What does the SSA popularity chart show?

The chart tracks births, not the number of people alive with the name today. Each point shows how many babies were given the name Adam in that year. That makes it useful for spotting when the name rose, peaked, or faded.

Is Adam a male name?

Yes, 99.6% of people registered as Adam in the SSA data are male. You can see the full per-sex comparison in the gender distribution section above, which includes the latest year rank, birth count, and peak year for each sex.

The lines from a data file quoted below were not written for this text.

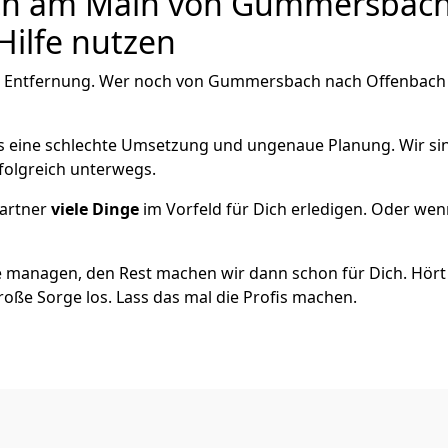
h am Main von Gummersbach ?
Hilfe nutzen
e Entfernung. Wer noch von Gummersbach nach Offenbach a
als eine schlechte Umsetzung und ungenaue Planung. Wir sind
olgreich unterwegs.
artner
viele Dinge
im Vorfeld für Dich erledigen. Oder we
 managen, den Rest machen wir dann schon für Dich. Hört s
roße Sorge los. Lass das mal die Profis machen.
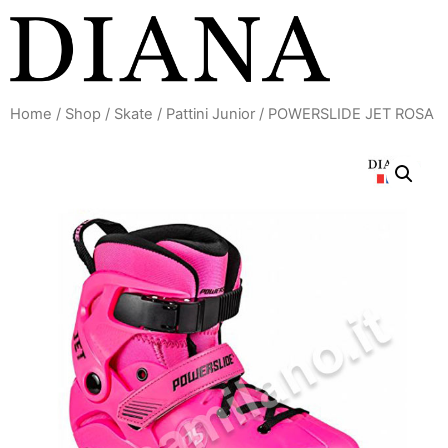
Vai
al
contenuto
Home
/
Shop
/
Skate
/
Pattini Junior
/ POWERSLIDE JET ROSA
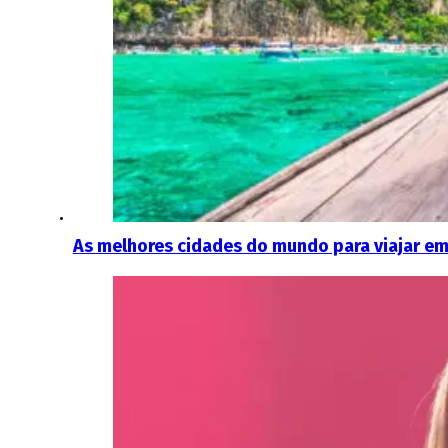
As melhores cidades do mundo para viajar e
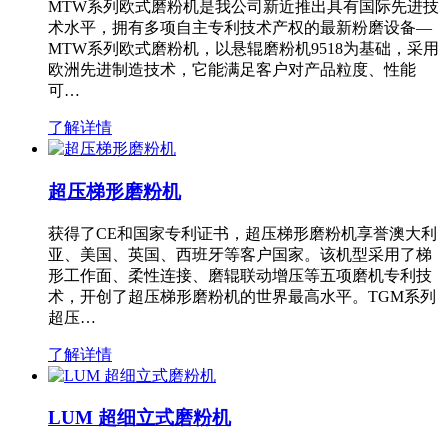
MTW系列欧式磨粉机是我公司新近推出具有国际先进技
术水平，拥有多项自主专利技术产权的最新粉磨设备—
MTW系列欧式磨粉机，以悬辊磨粉机9518为基础，采用
欧洲先进制造技术，它能满足客户对产品粒度、性能
可…
了解详情
超压梯形磨粉机
获得了CE和国家专利证书，超压梯形磨粉机享誉澳大利
亚、美国、英国、西班牙等客户国家。该机型采用了梯
形工作面、柔性连接、磨辊联动增压等五项磨机专利技
术，开创了超压梯形磨粉机的世界最高水平。TGM系列
超压…
了解详情
LUM 超细立式磨粉机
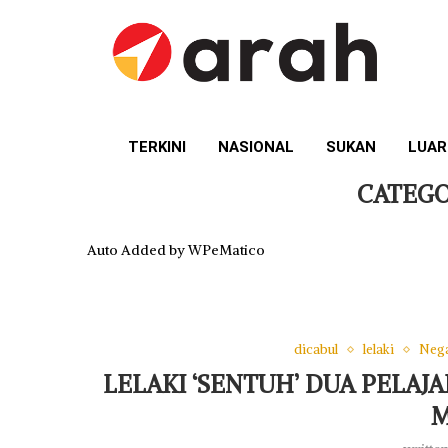
TERKINI
NASIONAL
SUKAN
LUAR
CATEGO
Auto Added by WPeMatico
dicabul
lelaki
Neg
LELAKI ‘SENTUH’ DUA PELAJ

Is Adam still being used today?

Yes. The SSA still recorded Adam in 2024, and the page above shows its latest-year rank where available. A name can be well past its peak and still remain in steady use, especially if it built up a large population over earlier decades.

Why can a name have a lot of living bearers even if it is not trendy now?

Because living-bearer counts and current baby-name popularity measure different things. A name like Adam can build up a very large population over many decades, even if fewer parents are choosing it now than they did at its peak.

Where does this data come from?

First-name figures come from the Social Security Administration's national baby name files, which cover every name on a birth certificate from 1880 to 2024. Living-bearer estimates layer in CDC actuarial life tables broken out by sex to account for mortality. The population baseline (342,754,338) is the Census Bureau's latest national estimate. You can read the full calculation on our methodology page.

How many people have the name Adam?

If you just want to know how many Americans are named Adam, HowManyOfMe.org gives you the headline number in one glance.